Downloading the nightly 20110217.00 image right now; will see what it does.
(In reply to comment #68) It does not work with the xfce nightly.
The nightlies won't work until kernel-2.6.38-0.rc5.git1.1.fc15 or later hits stable. For the RC that kernel will be forced in. You can enable updates-testing or use a local repo to test this early.
kernel-2.6.38-0.rc5.git1.1.fc15 has been pushed to the Fedora 15 stable repository. If problems still persist, please make note of it in this bug report.

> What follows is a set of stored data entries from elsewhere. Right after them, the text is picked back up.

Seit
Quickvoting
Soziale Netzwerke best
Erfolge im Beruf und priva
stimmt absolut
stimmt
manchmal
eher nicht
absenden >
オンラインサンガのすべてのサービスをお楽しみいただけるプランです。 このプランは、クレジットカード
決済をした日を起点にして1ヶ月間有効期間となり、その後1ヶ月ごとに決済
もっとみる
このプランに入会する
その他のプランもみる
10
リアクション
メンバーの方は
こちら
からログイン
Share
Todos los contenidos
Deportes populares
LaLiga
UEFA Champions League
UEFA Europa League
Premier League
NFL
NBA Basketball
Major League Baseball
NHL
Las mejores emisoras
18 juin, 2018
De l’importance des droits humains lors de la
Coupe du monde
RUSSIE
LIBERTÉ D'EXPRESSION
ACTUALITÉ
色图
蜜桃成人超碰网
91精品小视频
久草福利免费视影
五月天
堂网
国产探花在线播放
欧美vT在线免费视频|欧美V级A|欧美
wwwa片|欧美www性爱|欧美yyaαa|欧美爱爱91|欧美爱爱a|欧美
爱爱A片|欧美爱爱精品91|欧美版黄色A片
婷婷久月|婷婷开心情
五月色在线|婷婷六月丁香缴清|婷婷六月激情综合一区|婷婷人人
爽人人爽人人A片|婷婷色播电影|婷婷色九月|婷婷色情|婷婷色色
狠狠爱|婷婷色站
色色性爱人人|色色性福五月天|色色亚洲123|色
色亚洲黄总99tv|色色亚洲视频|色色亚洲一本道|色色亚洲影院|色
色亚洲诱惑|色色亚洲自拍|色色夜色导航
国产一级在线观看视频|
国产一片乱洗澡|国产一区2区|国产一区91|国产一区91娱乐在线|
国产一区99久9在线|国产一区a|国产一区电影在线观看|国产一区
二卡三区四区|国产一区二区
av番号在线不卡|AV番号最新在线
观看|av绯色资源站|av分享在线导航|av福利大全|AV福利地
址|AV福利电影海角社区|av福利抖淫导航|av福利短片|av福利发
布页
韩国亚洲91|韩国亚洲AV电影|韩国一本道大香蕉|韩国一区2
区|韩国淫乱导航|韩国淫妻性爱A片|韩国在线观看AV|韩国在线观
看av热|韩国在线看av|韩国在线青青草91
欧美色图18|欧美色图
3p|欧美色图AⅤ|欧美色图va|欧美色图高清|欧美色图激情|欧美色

*** Bug 678767 has been marked as a duplicate of this bug. ***
Works for me with xfce-i386-20110219.iso nightly, thank you!
Also confirmed fix with anaconda-15.20.1-1.fc15
This is back in the 20110409.16 XFCE nightly (to date, the latest to compile on koji). If liveinst is run, there is an error: "Can't do live image installation unless running from a live image." If the desktop link is clicked, or anaconda --liveinst is ran, it quickly fails with an unhandled exception. anaconda-15.27-1 with kernel 2.6.38.2-9 If this was fixed at once time, it appears to be back. At least in the XFCE spin.
This is unlikely to be the same bug, even though the systems are similar. I think it would better to open a new bug rather than reopen this one. It should also be tentatively marked as a final blocker.
That should have been symptoms, not systems.
I have also seen this failure with f15 live desktop CD's It seems to occur if liveinst has failed for another reason and then liveinst or anaconda is tried a second time on the running system. The first attempt appears to have changed the file system to a non-live one.
The new reports of similar behavior are probably related to bug 694712, which is fixed in F15Beta.